## [Work to complete]
Copy word for word the lines from the start of the records through the line containing "отличие от остальных". Leave the pictures out of your copy.

## [Text extracted from each page]
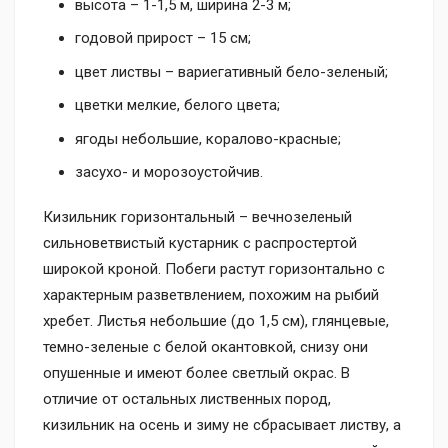
высота – 1-1,5 м, ширина 2-3 м;
годовой прирост – 15 см;
цвет листвы – вариегативный бело-зеленый;
цветки мелкие, белого цвета;
ягоды небольшие, коралово-красные;
засухо- и морозоустойчив.
Кизильник горизонтальный – вечнозеленый
сильноветвистый кустарник с распростертой
широкой кроной. Побеги растут горизонтально с
характерным разветвлением, похожим на рыбий
хребет. Листья небольшие (до 1,5 см), глянцевые,
темно-зеленые с белой окантовкой, снизу они
опушенные и имеют более светлый окрас. В
отличие от остальных лиственных пород,
кизильник на осень и зиму не сбрасывает листву, а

## [Response to this task]
высота – 1-1,5 м, ширина 2-3 м;
годовой прирост – 15 см;
цвет листвы – вариегативный бело-зеленый;
цветки мелкие, белого цвета;
ягоды небольшие, коралово-красные;
засухо- и морозоустойчив.
Кизильник горизонтальный – вечнозеленый
сильноветвистый кустарник с распростертой
широкой кроной. Побеги растут горизонтально с
характерным разветвлением, похожим на рыбий
хребет. Листья небольшие (до 1,5 см), глянцевые,
темно-зеленые с белой окантовкой, снизу они
опушенные и имеют более светлый окрас. В
отличие от остальных лиственных пород,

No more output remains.